Malcolm Waldron

Personal information
- Full name: Malcolm Waldron
- Date of birth: 6 September 1956 (age 69)
- Place of birth: Emsworth, England
- Height: 6 ft 0 in (1.83 m)
- Position: Centre back

Youth career
- 1973–1974: Southampton

Senior career*
- Years: Team / Apps / (Gls)
- 1974–1983: Southampton / 178 / (10)
- 1981: → Washington Diplomats (loan)
- 1983–1984: Burnley / 16 / (0)
- 1984–1986: Portsmouth / 23 / (1)
- 1986–1987: Road-Sea Southampton
- Total:  / 217 / (11)

International career
- 1979: England B / 1 / (0)

= Malcolm Waldron =

English footballer

Malcolm Waldron (born 6 September 1956) is an English former professional footballer who played as a centre back. He spent the majority of his playing career at Southampton. In the summer of 1981, Waldron was sent on loan to Washington Diplomats. In 1983, he moved to Burnley before joining Portsmouth a year later where he ended his professional career.

==Club career==

===Southampton===
Born in Emsworth, Hampshire, Waldron was initially spotted playing for Havant and Hampshire school teams and was snapped up by Southampton, joining them as an apprentice in July 1973 before signing professional papers on reaching 18 in September 1974.

He made his debut on 12 April 1975 in a 0–0 draw away to Nottingham Forest. However, he only made a couple of appearances that season and hardly featured the following before establishing himself as a regular member of the Saints' defence in 1976–77. That season, he scored in a 4–0 victory against Marseille in the first leg of the European Cup first round.

During Southampton's promotion season in 1977–78, he wore six different numbers as he played in several different positions to accommodate Chris Nicholl and Mike Pickering as a pairing in the centre of defence.
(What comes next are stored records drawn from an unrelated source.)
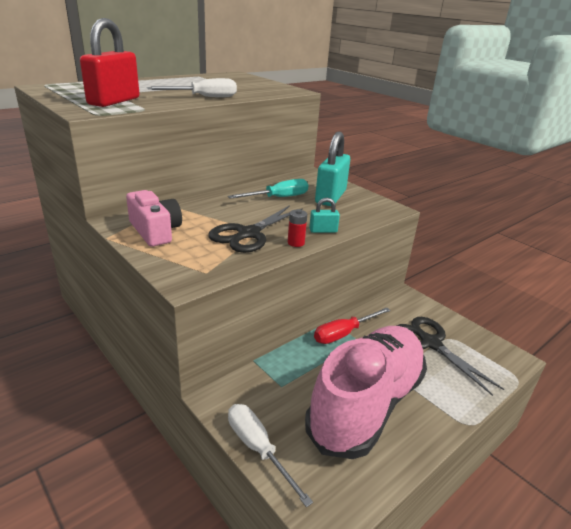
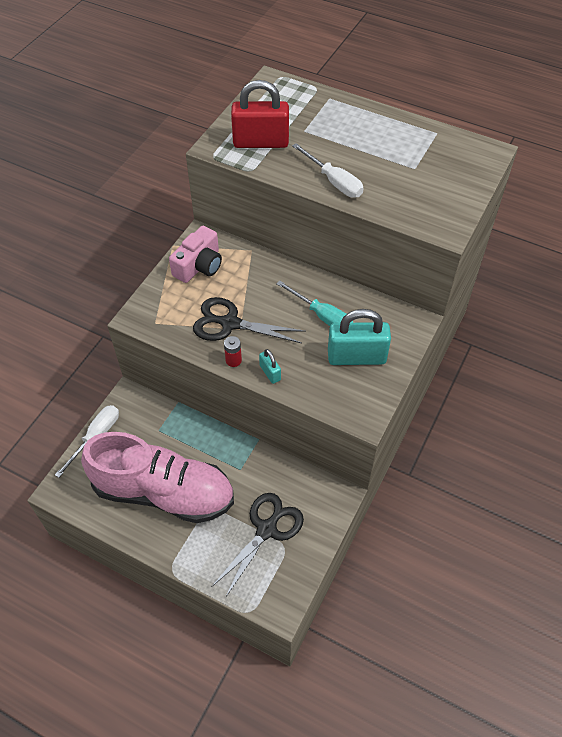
camera: 70 degrees right, 25 degrees up
red screwdriver [314,307,391,344] -> none

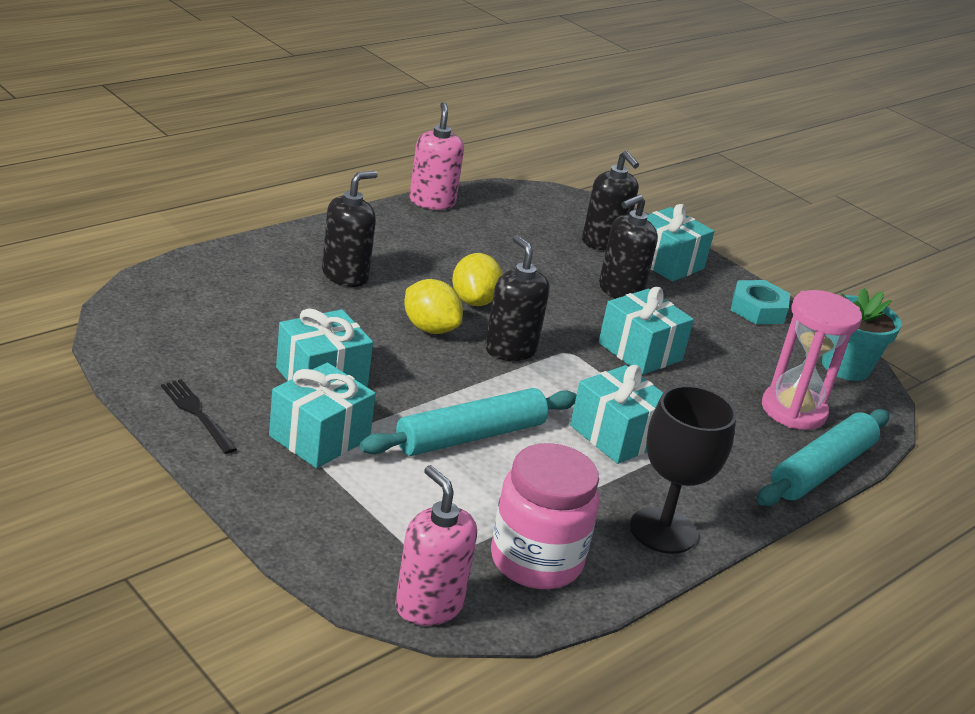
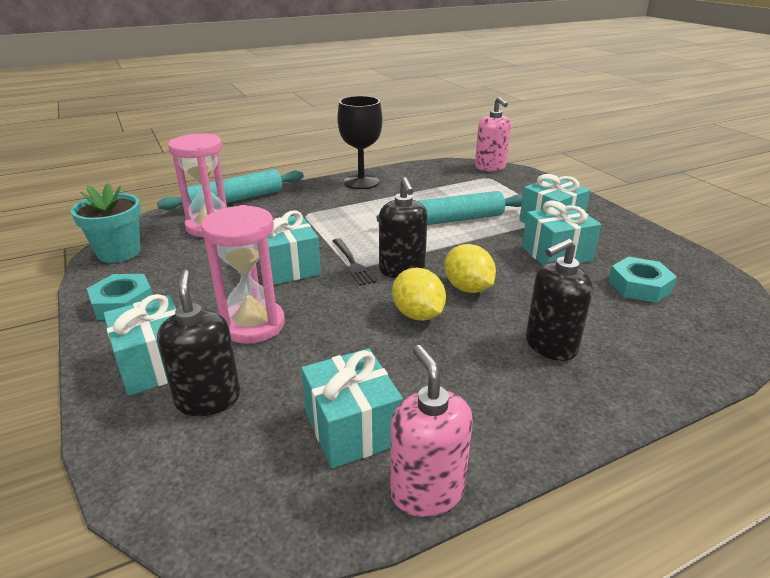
camera: 160 degrees left, 0 degrees up
black fork [161,380,237,454] -> black fork moved to [333,238,375,286]
pink soap dispenser [410,102,464,210] -> pink soap dispenser turned 150 degrees clockwise [390,345,473,517]
yellow lemon [452,253,503,306] -> yellow lemon turned 45 degrees counterclockwise [392,268,446,321]
pink jar [491,443,599,589] -> none
turquoise gift [570,365,663,464] -> turquoise gift moved to [301,348,403,468]
black soap dispenser [599,194,658,299] -> pink hourglass [201,205,285,344]
none -> turquoise nut [608,257,677,303]

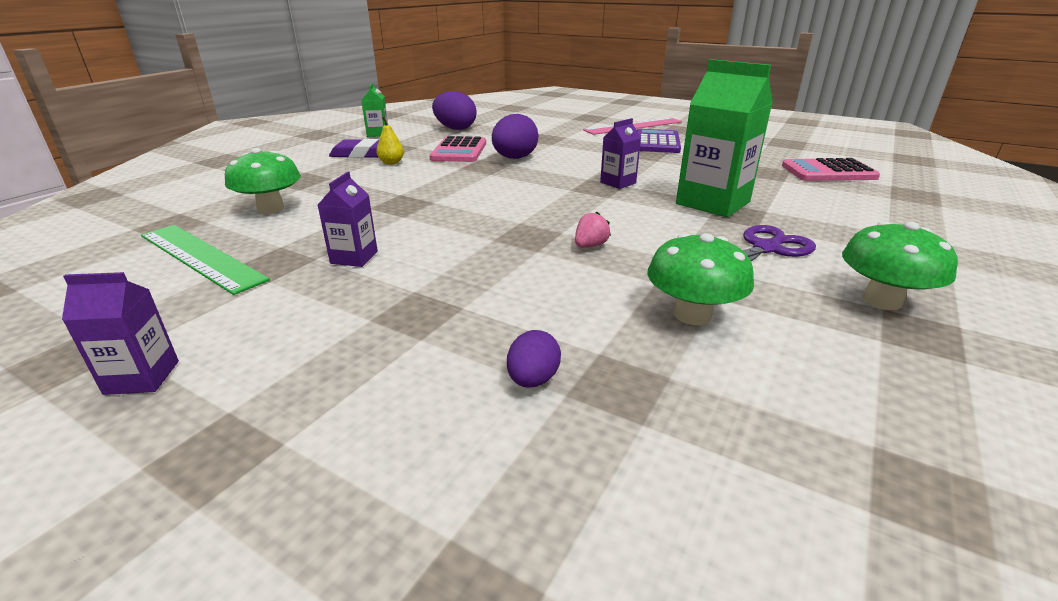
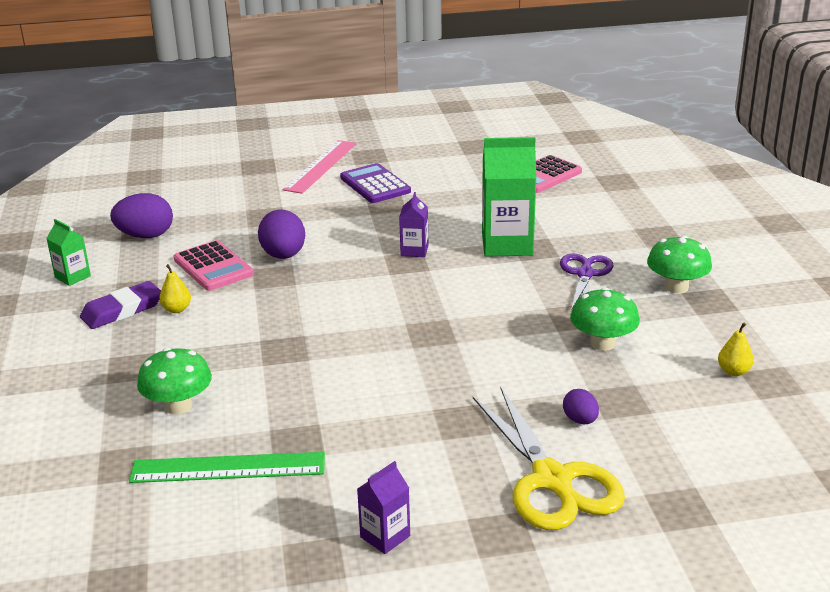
camera: 40 degrees left, 0 degrees up
purple carton [318,172,378,267] -> none
pink strawberry [575,212,611,248] -> none
none -> yellow scissors [473,388,625,530]
none -> yellow pear [718,322,754,376]

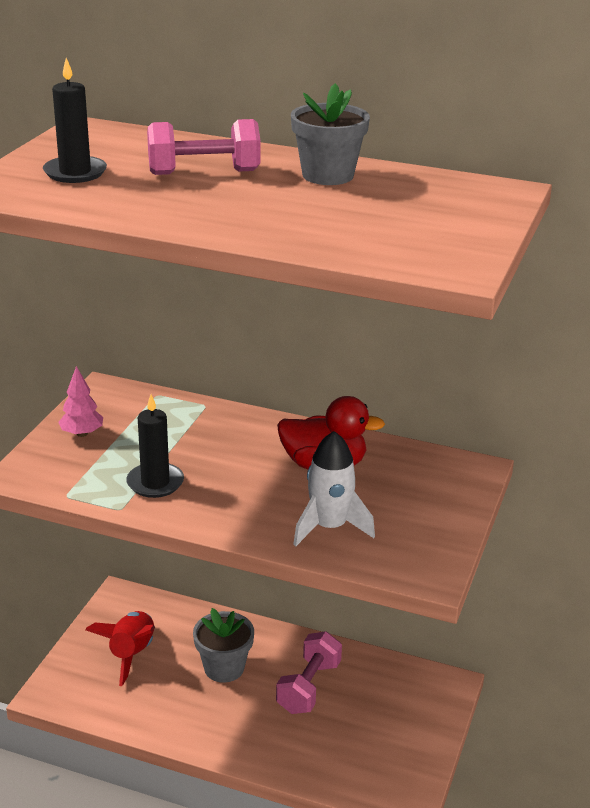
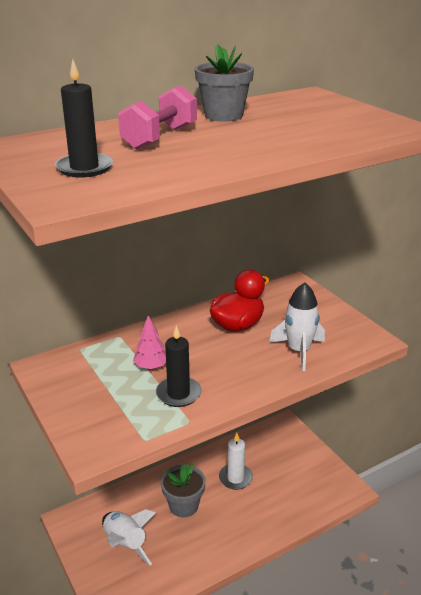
camera: 50 degrees left, 0 degrees up
pink tree [58,366,103,437] -> pink tree moved to [133,315,166,370]
red rocket [85,611,155,686] -> white rocket [102,509,156,566]
pink dumbbell [276,631,342,714] -> white candle [219,433,253,490]

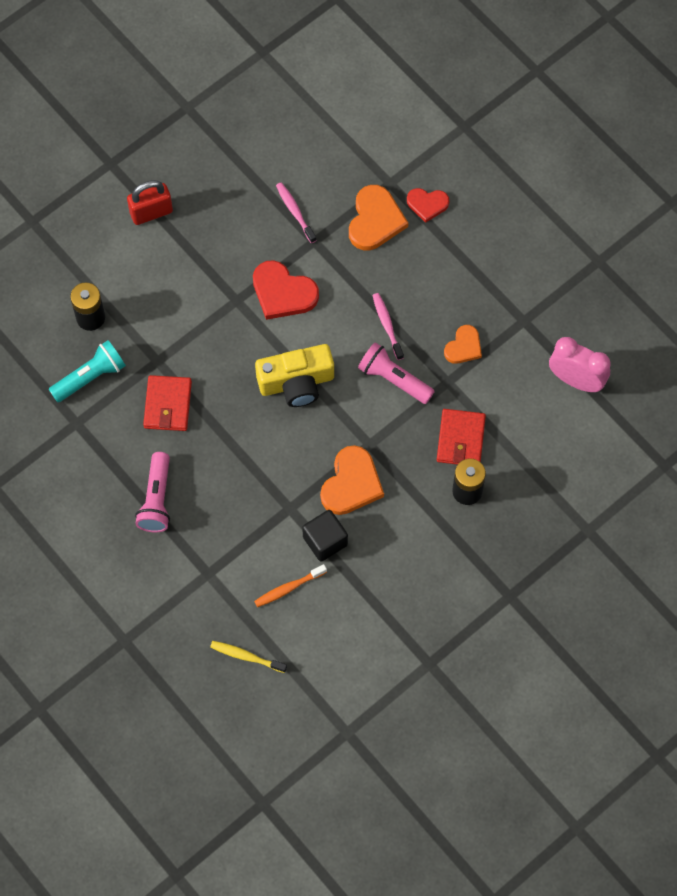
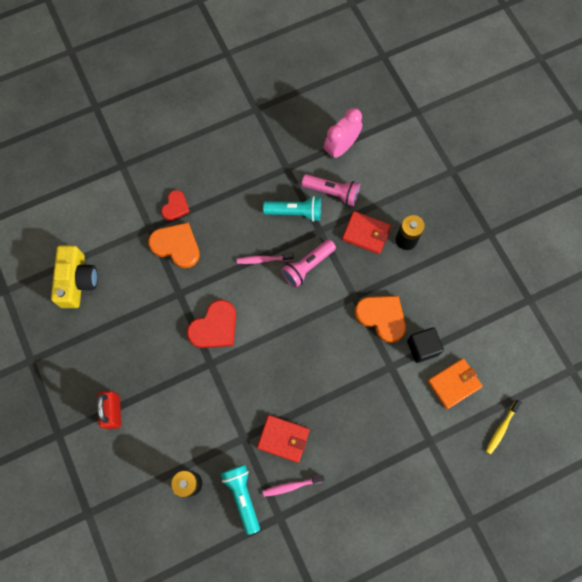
camera: 75 degrees left, 5 degrees up
pink flashlight [135,452,170,532] -> pink flashlight moved to [301,174,360,206]
orange toothbrush [254,564,327,607] -> orange wallet [428,358,483,409]
yellow camera [255,344,334,407] -> yellow camera moved to [51,246,98,308]
pink toothbrush [276,183,317,243] -> pink toothbrush moved to [263,475,325,497]
orange heart [444,325,482,364] -> turquoise flashlight [263,196,321,222]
He really came to the fore in Saints' first season back in Division 1, playing in all 56 matches including the final of the League Cup in 1979 which Southampton lost to Nottingham Forest. He was voted Saints' "Player of the Season" for 1978–79 and in the following season he was called up for the England B team against New Zealand.

Waldron suffered a career-threatening achilles tendon injury which was overcome by surgery and was sent for rehabilitation in the summer of 1981 to the United States for Washington Diplomats. After they failed to sign him permanently, he returned to Southampton.

In April 1982, Waldron underwent an operation for a routine removal of a cyst on his knee, but the surgery was botched – he made only three appearances over the next 18 months.

Waldron made a total of 218 appearances for Southampton over eight years, scoring 11 goals. Waldron is described in Holley & Chalk's The Alphabet of the Saints as being "extememly agile and lithe for a big man, he also packed a thunderbolt of a shot and scored some memorable goals for the club".

===Later career===
He joined Burnley in 1983, and was surprised to pass the medical. However, he was unhappy during his spell at Burnley, and the following May he moved to his home-town club, Portsmouth. At Fratton Park, Waldron continued to suffer from the knee injury and he eventually retired from professional football in December 1986. He turned out for non-league club Road-Sea Southampton in their final 1986–87 season.

==Personal life==

After football, he worked for Abbey Life and latterly as health care adviser for BUPA in Poole. Following his work as a divisional manager for Norwich Union, Waldron started his own business brokering private medical insurance.